My first big interview as a journalist was for a telecoms magazine in September 2000. The interviewee was Barclay Knapp, the bombastic CEO of cable giant NTL. I was swayed by Knapp's youthful charm, his informal approach to interview, and his enthusiasm for NTL. I enjoyed listening to one of the oracles of next-generation business.
All pretty sick-making stuff, especially since NTL was already heavily indebted and overexpansion led the company to file for Chapter 11 bankruptcy protection in May 2002. But Knapp's charisma was one of the reasons why he and other tech-sector 'personalities' managed to raise billions of dollars. It's also a major reason why such businesses failed, according to a book by journalists-cum-consultants Keith Brody and Sacha Dunstan.
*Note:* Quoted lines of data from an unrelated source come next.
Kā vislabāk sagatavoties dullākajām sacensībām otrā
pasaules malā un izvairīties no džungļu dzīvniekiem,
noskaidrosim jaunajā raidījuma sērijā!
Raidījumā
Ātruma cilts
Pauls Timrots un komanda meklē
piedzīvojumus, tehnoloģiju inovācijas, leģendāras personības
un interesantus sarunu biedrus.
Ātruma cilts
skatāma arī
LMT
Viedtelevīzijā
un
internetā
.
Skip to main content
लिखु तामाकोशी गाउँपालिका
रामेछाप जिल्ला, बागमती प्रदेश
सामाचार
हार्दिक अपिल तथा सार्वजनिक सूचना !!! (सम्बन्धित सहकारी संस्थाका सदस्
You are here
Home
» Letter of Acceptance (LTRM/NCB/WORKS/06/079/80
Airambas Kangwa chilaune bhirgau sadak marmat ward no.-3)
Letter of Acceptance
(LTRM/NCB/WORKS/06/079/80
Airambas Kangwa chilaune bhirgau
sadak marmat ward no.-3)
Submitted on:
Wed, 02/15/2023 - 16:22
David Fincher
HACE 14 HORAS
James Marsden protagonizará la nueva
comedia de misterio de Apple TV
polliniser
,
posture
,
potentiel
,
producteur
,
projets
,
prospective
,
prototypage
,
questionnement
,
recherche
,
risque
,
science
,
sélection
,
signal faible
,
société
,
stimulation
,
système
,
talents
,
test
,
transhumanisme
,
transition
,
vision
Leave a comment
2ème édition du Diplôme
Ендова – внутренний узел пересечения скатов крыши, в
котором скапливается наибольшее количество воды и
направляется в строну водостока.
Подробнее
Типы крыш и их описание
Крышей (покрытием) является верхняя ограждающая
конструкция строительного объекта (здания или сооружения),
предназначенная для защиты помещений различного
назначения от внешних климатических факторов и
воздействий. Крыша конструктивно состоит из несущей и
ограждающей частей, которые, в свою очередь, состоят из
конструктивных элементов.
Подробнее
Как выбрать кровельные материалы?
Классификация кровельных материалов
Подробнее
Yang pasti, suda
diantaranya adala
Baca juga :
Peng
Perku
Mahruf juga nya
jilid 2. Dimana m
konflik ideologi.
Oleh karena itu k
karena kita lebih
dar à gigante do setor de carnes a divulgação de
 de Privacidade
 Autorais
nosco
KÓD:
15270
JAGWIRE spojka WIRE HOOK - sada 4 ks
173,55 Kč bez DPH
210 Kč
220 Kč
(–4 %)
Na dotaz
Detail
In The Great Telecoms Swindle, the authors argue that Knapp was right to expand NTL's operations, but his overenthusiasm and lack of experience brought the company to its knees. "The irony now is that NTL should have been a can't-miss proposition," it reads. "Britain, for one, was a sitting duck for a canny cable operator. But in his desire to sprint before he could crawl ... Just doing well, in the face of Knapp's business plans, would never be doing well enough."
The authors blame the telco sector's problems on an approach to business that was driven by image and marketing rather than sound business practice.
"The business leaders in those glory days - between 1998 and 2000 - turned the focus away from fundamentals and created a cult of personality instead ... When we think of Orange we think of innovative branding and the enigmatic Hans Snook ... Bernie Ebbers' (CEO of WorldCom) penchant for cowboy boots and his past vocation as a basketball coach were considered newsworthy at the time."